Task item:
Each line below should be repeated exactly as written, with no pictures carried over.

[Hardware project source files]
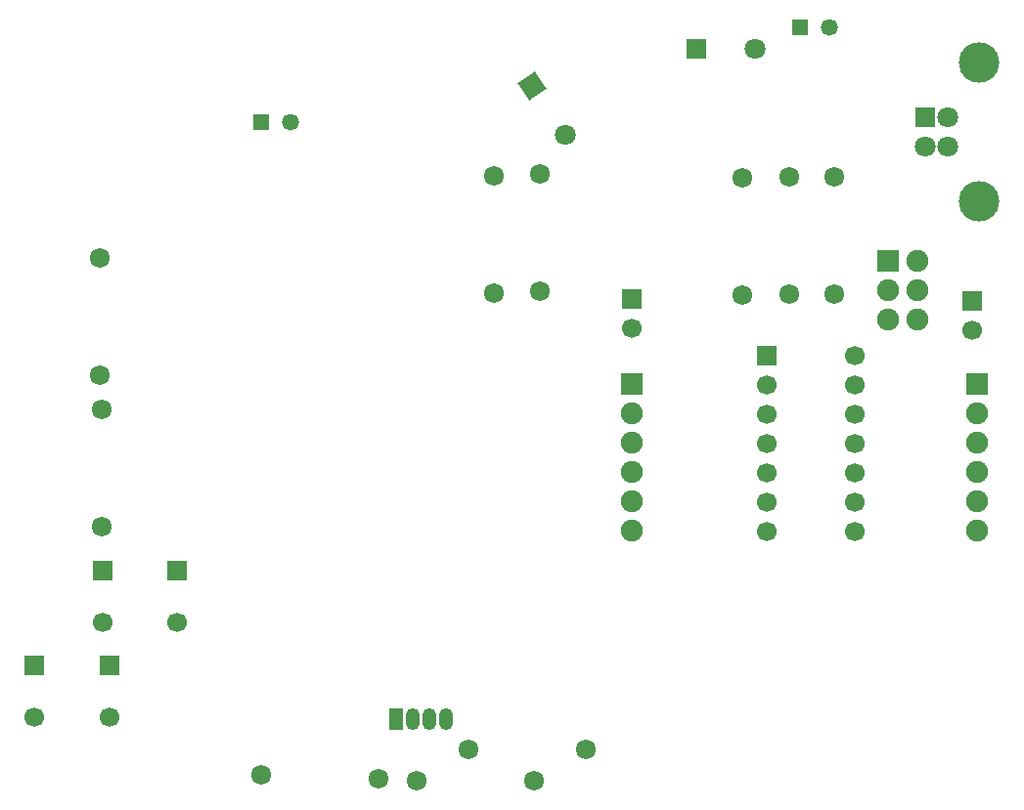
<source format=gbr>
G04 DipTrace 3.3.1.2*
G04 BottomMask.gbr*
%MOIN*%
G04 #@! TF.FileFunction,Soldermask,Bot*
G04 #@! TF.Part,Single*
%AMOUTLINE1*
4,1,4,
-0.009543,-0.049193,
-0.049193,0.009543,
0.009543,0.049193,
0.049193,-0.009543,
-0.009543,-0.049193,
0*%
%ADD25R,0.066929X0.066929*%
%ADD26C,0.066929*%
%ADD53C,0.066929*%
%ADD57C,0.067874*%
%ADD59C,0.067874*%
%ADD61C,0.137795*%
%ADD63C,0.070866*%
%ADD65C,0.074803*%
%ADD66R,0.074803X0.074803*%
%ADD69R,0.049213X0.074803*%
%ADD71O,0.049213X0.074803*%
%ADD73R,0.057874X0.057874*%
%ADD75C,0.057874*%
%ADD77R,0.070866X0.070866*%
%ADD79C,0.070866*%
%ADD91OUTLINE1*%
%FSLAX26Y26*%
G04*
G70*
G90*
G75*
G01*
G04 BotMask*
%LPD*%
D79*
X2355836Y2656566D3*
D91*
X2243938Y2822332D3*
D79*
X3002664Y2948499D3*
D77*
X2802664D3*
D75*
X3254762Y3022056D3*
D73*
X3154762D3*
D75*
X1419734Y2698675D3*
D73*
X1319734D3*
D71*
X1949848Y662407D3*
X1837348D3*
D69*
X1781098D3*
D71*
X1893598D3*
D25*
X2583402Y2095776D3*
D26*
Y1995776D3*
D25*
X3742146Y2089612D3*
D26*
Y1989612D3*
D66*
X3759280Y1804381D3*
D65*
Y1704381D3*
Y1604381D3*
Y1504381D3*
Y1404381D3*
Y1304381D3*
D66*
X2582381Y1806908D3*
D65*
Y1706908D3*
Y1606908D3*
Y1506908D3*
Y1406908D3*
Y1306908D3*
D77*
X3581458Y2714181D3*
D63*
Y2615756D3*
X3660198D3*
Y2714181D3*
D61*
X3766891Y2427961D3*
Y2901976D3*
D66*
X3456005Y2227013D3*
D65*
X3556005D3*
X3456005Y2127013D3*
X3556005D3*
X3456005Y2027013D3*
X3556005D3*
D59*
X2268697Y2121283D3*
D57*
Y2521283D3*
D59*
X2111915Y2116972D3*
D57*
Y2516972D3*
D59*
X768646Y2235462D3*
D57*
Y1835462D3*
D59*
X776289Y1720699D3*
D57*
Y1320699D3*
D59*
X2958630Y2110008D3*
D57*
Y2510008D3*
D59*
X3118954Y2511514D3*
D57*
Y2111514D3*
D59*
X3273685Y2510887D3*
D57*
Y2110887D3*
D59*
X2024916Y558417D3*
D57*
X2424916D3*
D59*
X1849934Y452178D3*
D57*
X2249934D3*
D59*
X1318740Y470927D3*
D57*
X1718525Y457793D3*
D25*
X778230Y1170126D3*
D53*
Y992961D3*
X1034135D3*
D25*
Y1170126D3*
X546215Y846797D3*
D53*
Y669631D3*
X802121D3*
D25*
Y846797D3*
X3043559Y1902026D3*
D26*
Y1802026D3*
Y1702026D3*
Y1602026D3*
Y1502026D3*
Y1402026D3*
Y1302026D3*
X3343559D3*
Y1402026D3*
Y1502026D3*
Y1602026D3*
Y1702026D3*
Y1802026D3*
Y1902026D3*
M02*

</source>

Answer:
<source format=gbr>
G04 DipTrace 3.3.1.2*
G04 BottomMask.gbr*
%MOIN*%
G04 #@! TF.FileFunction,Soldermask,Bot*
G04 #@! TF.Part,Single*
%AMOUTLINE1*
4,1,4,
-0.009543,-0.049193,
-0.049193,0.009543,
0.009543,0.049193,
0.049193,-0.009543,
-0.009543,-0.049193,
0*%
%ADD25R,0.066929X0.066929*%
%ADD26C,0.066929*%
%ADD53C,0.066929*%
%ADD57C,0.067874*%
%ADD59C,0.067874*%
%ADD61C,0.137795*%
%ADD63C,0.070866*%
%ADD65C,0.074803*%
%ADD66R,0.074803X0.074803*%
%ADD69R,0.049213X0.074803*%
%ADD71O,0.049213X0.074803*%
%ADD73R,0.057874X0.057874*%
%ADD75C,0.057874*%
%ADD77R,0.070866X0.070866*%
%ADD79C,0.070866*%
%ADD91OUTLINE1*%
%FSLAX26Y26*%
G04*
G70*
G90*
G75*
G01*
G04 BotMask*
%LPD*%
D79*
X2355836Y2656566D3*
D91*
X2243938Y2822332D3*
D79*
X3002664Y2948499D3*
D77*
X2802664D3*
D75*
X3254762Y3022056D3*
D73*
X3154762D3*
D75*
X1419734Y2698675D3*
D73*
X1319734D3*
D71*
X1949848Y662407D3*
X1837348D3*
D69*
X1781098D3*
D71*
X1893598D3*
D25*
X2583402Y2095776D3*
D26*
Y1995776D3*
D25*
X3742146Y2089612D3*
D26*
Y1989612D3*
D66*
X3759280Y1804381D3*
D65*
Y1704381D3*
Y1604381D3*
Y1504381D3*
Y1404381D3*
Y1304381D3*
D66*
X2582381Y1806908D3*
D65*
Y1706908D3*
Y1606908D3*
Y1506908D3*
Y1406908D3*
Y1306908D3*
D77*
X3581458Y2714181D3*
D63*
Y2615756D3*
X3660198D3*
Y2714181D3*
D61*
X3766891Y2427961D3*
Y2901976D3*
D66*
X3456005Y2227013D3*
D65*
X3556005D3*
X3456005Y2127013D3*
X3556005D3*
X3456005Y2027013D3*
X3556005D3*
D59*
X2268697Y2121283D3*
D57*
Y2521283D3*
D59*
X2111915Y2116972D3*
D57*
Y2516972D3*
D59*
X768646Y2235462D3*
D57*
Y1835462D3*
D59*
X776289Y1720699D3*
D57*
Y1320699D3*
D59*
X2958630Y2110008D3*
D57*
Y2510008D3*
D59*
X3118954Y2511514D3*
D57*
Y2111514D3*
D59*
X3273685Y2510887D3*
D57*
Y2110887D3*
D59*
X2024916Y558417D3*
D57*
X2424916D3*
D59*
X1849934Y452178D3*
D57*
X2249934D3*
D59*
X1318740Y470927D3*
D57*
X1718525Y457793D3*
D25*
X778230Y1170126D3*
D53*
Y992961D3*
X1034135D3*
D25*
Y1170126D3*
X546215Y846797D3*
D53*
Y669631D3*
X802121D3*
D25*
Y846797D3*
X3043559Y1902026D3*
D26*
Y1802026D3*
Y1702026D3*
Y1602026D3*
Y1502026D3*
Y1402026D3*
Y1302026D3*
X3343559D3*
Y1402026D3*
Y1502026D3*
Y1602026D3*
Y1702026D3*
Y1802026D3*
Y1902026D3*
M02*

</source>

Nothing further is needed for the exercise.